**Exercise details**
Beginning with the line that contains "right elbow: (204, 296)" in the material below, print each line exactly until the line that contains "right shoulder: (154, 273)" has been printed, then stop.

**Stored data**
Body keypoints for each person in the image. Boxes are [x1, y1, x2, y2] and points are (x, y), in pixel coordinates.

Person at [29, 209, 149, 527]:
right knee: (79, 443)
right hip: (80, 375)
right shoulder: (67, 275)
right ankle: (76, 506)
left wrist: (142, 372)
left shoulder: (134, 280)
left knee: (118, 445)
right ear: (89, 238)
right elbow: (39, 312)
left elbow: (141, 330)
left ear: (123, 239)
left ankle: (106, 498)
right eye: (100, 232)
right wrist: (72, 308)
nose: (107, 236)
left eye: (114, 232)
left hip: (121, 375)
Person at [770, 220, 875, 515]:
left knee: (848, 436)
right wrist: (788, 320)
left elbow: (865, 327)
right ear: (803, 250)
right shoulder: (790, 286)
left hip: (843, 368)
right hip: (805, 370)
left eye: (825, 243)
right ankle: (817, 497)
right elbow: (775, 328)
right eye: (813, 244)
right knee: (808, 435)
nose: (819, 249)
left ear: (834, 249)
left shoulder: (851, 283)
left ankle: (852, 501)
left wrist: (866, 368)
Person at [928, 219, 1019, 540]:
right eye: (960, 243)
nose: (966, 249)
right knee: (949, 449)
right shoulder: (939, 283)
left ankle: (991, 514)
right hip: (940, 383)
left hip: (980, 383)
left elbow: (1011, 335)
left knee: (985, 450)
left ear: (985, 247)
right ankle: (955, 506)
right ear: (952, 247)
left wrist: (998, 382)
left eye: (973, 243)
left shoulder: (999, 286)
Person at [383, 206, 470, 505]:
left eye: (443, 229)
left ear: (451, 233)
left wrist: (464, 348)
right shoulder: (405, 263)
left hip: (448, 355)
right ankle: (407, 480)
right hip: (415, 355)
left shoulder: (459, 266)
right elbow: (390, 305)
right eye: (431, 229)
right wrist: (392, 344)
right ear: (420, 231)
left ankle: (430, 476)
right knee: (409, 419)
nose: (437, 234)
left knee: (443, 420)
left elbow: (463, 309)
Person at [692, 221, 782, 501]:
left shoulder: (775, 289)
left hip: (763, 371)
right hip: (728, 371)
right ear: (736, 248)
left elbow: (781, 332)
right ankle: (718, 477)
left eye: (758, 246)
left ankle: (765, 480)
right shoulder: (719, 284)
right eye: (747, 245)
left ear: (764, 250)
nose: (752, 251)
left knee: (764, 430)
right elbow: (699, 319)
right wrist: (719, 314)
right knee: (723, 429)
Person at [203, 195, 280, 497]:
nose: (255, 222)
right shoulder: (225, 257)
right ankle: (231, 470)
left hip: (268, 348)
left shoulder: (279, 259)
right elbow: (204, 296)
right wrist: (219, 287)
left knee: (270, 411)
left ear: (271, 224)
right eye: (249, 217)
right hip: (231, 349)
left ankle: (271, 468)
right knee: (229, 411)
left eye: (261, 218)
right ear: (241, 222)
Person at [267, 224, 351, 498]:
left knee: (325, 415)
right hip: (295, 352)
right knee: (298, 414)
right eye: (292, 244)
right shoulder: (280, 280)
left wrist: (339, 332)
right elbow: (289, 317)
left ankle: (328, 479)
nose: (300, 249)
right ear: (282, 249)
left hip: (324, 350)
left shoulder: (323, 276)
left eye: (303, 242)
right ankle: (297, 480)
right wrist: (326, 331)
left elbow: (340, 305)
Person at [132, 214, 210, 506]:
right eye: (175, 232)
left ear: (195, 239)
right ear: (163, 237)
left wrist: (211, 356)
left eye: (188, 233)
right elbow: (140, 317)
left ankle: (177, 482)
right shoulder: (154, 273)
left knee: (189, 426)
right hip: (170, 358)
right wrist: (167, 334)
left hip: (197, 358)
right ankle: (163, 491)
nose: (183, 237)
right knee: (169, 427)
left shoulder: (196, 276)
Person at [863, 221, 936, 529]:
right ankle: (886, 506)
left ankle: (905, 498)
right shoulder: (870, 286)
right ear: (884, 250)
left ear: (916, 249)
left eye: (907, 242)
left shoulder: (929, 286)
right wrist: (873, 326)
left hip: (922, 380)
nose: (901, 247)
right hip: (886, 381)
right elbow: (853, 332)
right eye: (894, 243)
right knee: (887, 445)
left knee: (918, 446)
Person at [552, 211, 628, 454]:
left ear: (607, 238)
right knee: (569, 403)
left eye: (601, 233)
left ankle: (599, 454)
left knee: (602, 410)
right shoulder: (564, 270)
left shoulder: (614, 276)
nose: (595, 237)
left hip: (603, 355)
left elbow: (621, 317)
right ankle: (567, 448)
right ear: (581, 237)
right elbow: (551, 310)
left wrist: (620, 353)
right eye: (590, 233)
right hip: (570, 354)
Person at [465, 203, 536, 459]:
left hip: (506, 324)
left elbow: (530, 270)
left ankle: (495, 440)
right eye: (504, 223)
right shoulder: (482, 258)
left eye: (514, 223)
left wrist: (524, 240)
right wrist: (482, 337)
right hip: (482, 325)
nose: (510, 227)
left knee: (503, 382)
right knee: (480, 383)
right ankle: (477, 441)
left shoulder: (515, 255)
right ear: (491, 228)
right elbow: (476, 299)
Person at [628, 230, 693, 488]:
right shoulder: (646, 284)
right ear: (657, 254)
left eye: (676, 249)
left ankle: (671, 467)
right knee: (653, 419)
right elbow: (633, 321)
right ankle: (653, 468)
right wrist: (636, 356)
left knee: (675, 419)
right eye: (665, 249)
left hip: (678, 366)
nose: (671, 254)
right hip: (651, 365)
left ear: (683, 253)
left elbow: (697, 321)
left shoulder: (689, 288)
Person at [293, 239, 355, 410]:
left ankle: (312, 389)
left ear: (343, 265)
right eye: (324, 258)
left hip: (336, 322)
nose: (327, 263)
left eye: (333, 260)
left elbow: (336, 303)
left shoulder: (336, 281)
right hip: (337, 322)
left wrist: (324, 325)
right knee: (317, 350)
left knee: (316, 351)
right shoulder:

**Answer for this exercise**
right elbow: (204, 296)
right wrist: (219, 287)
left knee: (270, 411)
left ear: (271, 224)
right eye: (249, 217)
right hip: (231, 349)
left ankle: (271, 468)
right knee: (229, 411)
left eye: (261, 218)
right ear: (241, 222)
Person at [267, 224, 351, 498]:
left knee: (325, 415)
right hip: (295, 352)
right knee: (298, 414)
right eye: (292, 244)
right shoulder: (280, 280)
left wrist: (339, 332)
right elbow: (289, 317)
left ankle: (328, 479)
nose: (300, 249)
right ear: (282, 249)
left hip: (324, 350)
left shoulder: (323, 276)
left eye: (303, 242)
right ankle: (297, 480)
right wrist: (326, 331)
left elbow: (340, 305)
Person at [132, 214, 210, 506]:
right eye: (175, 232)
left ear: (195, 239)
right ear: (163, 237)
left wrist: (211, 356)
left eye: (188, 233)
right elbow: (140, 317)
left ankle: (177, 482)
right shoulder: (154, 273)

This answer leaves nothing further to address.